The first thing I wanted to do with the data was geocode the contributions by the contributor’s address. Of course, that meant that the contributions needed to have addresses associated with them, be it a zip code or a complete street address. However, many of the records either did not have address information or came from an international donor, which meant I needed to clean the dataset before I could geocode it. Yet Excel, the software I would ordinarily use to clean data, could not even open just one cycle, let alone all 12 together. Therefore, I decided to use the open-source program PG Admin, a PostGres administration program, to manage the dataset and prep it for geocoding.

A colleague from Sunlight uploaded the 12-cycle file to a PostGres database so I could use it in PG Admin, which eliminated any potential problems we might have had with getting the data from their office in DC to ours in Philadelphia. I then used SQL queries to create a new table for each 2-year cycle and eliminate contributions without address or with an international address. This left me with 21.9 million geocodable contributions. I then exported the 12 tables to geodatabase tables for use in ArcMap.

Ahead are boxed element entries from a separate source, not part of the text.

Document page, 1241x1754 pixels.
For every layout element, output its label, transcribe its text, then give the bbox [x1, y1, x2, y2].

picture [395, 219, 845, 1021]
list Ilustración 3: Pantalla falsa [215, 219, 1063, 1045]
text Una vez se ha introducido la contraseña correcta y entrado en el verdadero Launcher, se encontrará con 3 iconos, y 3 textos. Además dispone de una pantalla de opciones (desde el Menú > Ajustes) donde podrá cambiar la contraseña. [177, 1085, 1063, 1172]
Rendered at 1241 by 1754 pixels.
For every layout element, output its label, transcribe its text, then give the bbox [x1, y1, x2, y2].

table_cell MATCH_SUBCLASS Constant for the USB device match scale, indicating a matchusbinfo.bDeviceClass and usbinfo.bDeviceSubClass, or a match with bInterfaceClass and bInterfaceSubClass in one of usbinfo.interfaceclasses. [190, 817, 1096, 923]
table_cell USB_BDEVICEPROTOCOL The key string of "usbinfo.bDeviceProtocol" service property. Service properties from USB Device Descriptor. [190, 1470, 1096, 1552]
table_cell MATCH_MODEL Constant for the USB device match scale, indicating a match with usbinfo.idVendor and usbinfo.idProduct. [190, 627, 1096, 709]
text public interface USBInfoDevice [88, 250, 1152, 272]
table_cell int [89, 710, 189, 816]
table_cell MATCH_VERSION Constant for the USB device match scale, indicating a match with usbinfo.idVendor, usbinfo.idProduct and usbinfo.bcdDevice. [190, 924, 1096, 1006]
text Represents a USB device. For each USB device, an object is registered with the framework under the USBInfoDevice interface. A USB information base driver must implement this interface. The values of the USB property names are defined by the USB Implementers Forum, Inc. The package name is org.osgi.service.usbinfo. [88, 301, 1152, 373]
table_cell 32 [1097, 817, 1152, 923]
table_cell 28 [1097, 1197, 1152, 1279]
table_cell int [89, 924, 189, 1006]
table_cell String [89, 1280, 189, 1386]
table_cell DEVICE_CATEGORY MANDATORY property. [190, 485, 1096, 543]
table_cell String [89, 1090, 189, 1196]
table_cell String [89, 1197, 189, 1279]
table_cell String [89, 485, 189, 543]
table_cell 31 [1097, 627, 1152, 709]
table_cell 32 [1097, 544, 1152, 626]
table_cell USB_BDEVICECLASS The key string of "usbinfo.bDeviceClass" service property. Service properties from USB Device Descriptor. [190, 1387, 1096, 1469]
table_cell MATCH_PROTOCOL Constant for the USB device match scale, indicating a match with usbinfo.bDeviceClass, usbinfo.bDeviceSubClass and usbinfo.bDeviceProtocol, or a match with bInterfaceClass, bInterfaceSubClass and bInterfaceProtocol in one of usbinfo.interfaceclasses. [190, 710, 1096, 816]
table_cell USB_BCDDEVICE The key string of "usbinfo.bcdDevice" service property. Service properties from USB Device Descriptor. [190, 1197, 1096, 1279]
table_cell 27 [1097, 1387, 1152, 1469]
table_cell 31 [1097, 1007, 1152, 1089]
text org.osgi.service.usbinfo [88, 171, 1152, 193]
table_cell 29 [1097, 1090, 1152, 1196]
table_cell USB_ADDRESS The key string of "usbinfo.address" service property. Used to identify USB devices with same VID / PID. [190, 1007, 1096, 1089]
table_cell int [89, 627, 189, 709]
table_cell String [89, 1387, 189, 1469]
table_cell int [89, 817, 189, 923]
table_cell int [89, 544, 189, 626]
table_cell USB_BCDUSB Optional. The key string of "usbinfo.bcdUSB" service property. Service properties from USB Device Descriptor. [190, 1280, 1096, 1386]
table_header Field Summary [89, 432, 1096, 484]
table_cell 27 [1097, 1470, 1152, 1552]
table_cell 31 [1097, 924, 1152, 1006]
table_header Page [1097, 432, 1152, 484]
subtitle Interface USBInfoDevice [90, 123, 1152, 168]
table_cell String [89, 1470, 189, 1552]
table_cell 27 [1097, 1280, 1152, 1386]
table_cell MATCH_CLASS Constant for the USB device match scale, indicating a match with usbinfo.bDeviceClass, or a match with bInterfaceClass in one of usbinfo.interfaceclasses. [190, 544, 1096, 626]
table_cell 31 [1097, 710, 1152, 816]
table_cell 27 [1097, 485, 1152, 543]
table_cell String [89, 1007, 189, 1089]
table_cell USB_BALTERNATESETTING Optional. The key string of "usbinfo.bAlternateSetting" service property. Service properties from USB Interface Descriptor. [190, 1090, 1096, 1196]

I tried geocoding the data first using the basic locators that come built-in to ArcGIS. For 2012 alone – the cycle with the most contributions at 3.9 million – the geocoding would have taken 3.5 days. I instead used the NAVTEQ-based version of StreetMap P remium for ArcGIS, which shortened the time to 15 hours for the 2012 cycle. That seemed like a good deal in comparison.

After the geocoding was done, my next step was to match each contribution with the county it falls within and sum the contribution data by county for both the number of contributions and the monetary sums of various subsets of the data so that I could analyze it. I decided to join polygons to points, aggregate all the subsets of data by county, and then join the data to a county shapefile.

I chose to join polygons to points instead of joining points to polygons because, while it is a longer process, it would result in cleaner datasets and stamp each contribution with the FIPS code of the boundary it falls within. Plus, Sunlight wanted to know which county, congressional district and census tract each contribution fell within, even though I was only doing my analysis on the county level. With a points to polygons join, I could provide them the contribution datasets with FIPS codes for all three legislative boundaries.

After stamping the data (a process that took several hours for each cycle), my next step was to summarize the contribution data by county. First, I created Boolean fields in the stamped contribution files for each subset of data I wanted to summarize. The summarizing process itself can be done with the Summary Statistics tool for summarizing an entire field, such as the number of contributions or the total contribution dollars. But for my analysis, I needed to summarize by subsets of fields. For example, the ‘party’ fields had both Republicans and Democrats, and I wanted to summarize each of them separately by the donation amount. With the help of a user on GIS Stack Exchange, I modified a python script to complete that complicated join that outputs a table with all the sums.

I then joined the output table for each cycle to the historic county shapefile it corresponds with so that the joining would be as accurate as possible. The data could then be analyzed just like any other type of county-level data.

It was incredibly daunting to work with such a large dataset at first, but by using PG Admin to clean the data, geocoding with StreetMap Premium and stamping, aggregating and joining the data, I was able to complete my analysis for Sunlight Foundation with ease.